In Australia he did tertiary courses in accountancy, commercial law, IT, broadcasting, and journalism at various Australian colleges and at the Special Broadcasting Services (SBS) Sydney. Australia was one of the pioneers of learning Maltese. He worked as a computer programmer and systems analyst, accountant, investment manager, and translator and interpreter part-time with the government and with the private sector in several fields. For many years he was part of the broadcasting team at SBS Radio Sydney.

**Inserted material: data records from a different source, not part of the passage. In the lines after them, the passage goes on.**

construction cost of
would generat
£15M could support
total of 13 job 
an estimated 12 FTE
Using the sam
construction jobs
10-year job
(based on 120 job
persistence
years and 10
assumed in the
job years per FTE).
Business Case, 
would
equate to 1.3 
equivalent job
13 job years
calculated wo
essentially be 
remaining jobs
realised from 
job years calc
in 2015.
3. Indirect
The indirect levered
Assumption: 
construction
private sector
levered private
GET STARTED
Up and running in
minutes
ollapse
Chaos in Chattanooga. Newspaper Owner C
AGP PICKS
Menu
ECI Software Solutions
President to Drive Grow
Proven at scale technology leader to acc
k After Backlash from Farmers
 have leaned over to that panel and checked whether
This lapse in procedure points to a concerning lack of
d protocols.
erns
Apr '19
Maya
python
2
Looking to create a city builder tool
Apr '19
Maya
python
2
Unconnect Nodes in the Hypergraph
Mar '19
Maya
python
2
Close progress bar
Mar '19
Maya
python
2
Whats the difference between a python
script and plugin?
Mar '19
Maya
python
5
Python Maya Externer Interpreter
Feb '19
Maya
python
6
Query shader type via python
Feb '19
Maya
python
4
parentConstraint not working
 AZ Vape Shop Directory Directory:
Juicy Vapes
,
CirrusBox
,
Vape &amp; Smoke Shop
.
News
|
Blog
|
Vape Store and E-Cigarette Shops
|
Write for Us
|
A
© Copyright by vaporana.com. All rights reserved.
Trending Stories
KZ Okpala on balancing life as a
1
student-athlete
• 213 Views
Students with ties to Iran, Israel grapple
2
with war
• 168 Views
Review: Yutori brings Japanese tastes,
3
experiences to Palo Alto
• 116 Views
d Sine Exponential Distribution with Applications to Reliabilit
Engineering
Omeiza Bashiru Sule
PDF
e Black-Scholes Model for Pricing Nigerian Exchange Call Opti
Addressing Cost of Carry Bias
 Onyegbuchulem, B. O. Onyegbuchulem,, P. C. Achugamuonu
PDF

In the literary sphere, Zammit was and is still active in literary associations in Malta and Australia. His poems have appeared in a number of books: Between Two Islands (1995), II-Ballata tal Maltin ta New Caledonia (1988), The Mass in Maltese (1990), The Holy Road (1990) ), Valentin V. Barbara 70 Years (co-author, 1990), The Self and Beyond It, translation of ll-Jien u Lil Hinn Minnu by Dun Karm (1997), Qwiel minn Fomm l'MÄ¡arrab, poems on his life style ( 2010), and Walks in Your Paths (2013). Zammit is also a co-author in a number of anthologies published in Australia and Malta, including Trifoliju ta Lwien (2014). He believes that the main element of Maltese identity is the Maltese language.
Patrick Sammut says that in the new poems in the book Mill-Bir ta Qalbi (2023), Zammit describes "an existential journey, a diary of a Maltese poet-citizen-father-grandfather who left behind his homeland to live on an island on a distant continent."
One of the Romantic characteristics in these poems is the attraction to the environment with which the reflection on the consequences of development is added. Sammut writes on how Zammit's poetry also reflects his experiences as an active man in and through the community. he encounters serious cases of injustice, ostracism and abuse by "children, women and old people who cannot or do not know how to help themselves."
Frank Zammit is still working in various cultural and social fields among the Maltese in New South Wales.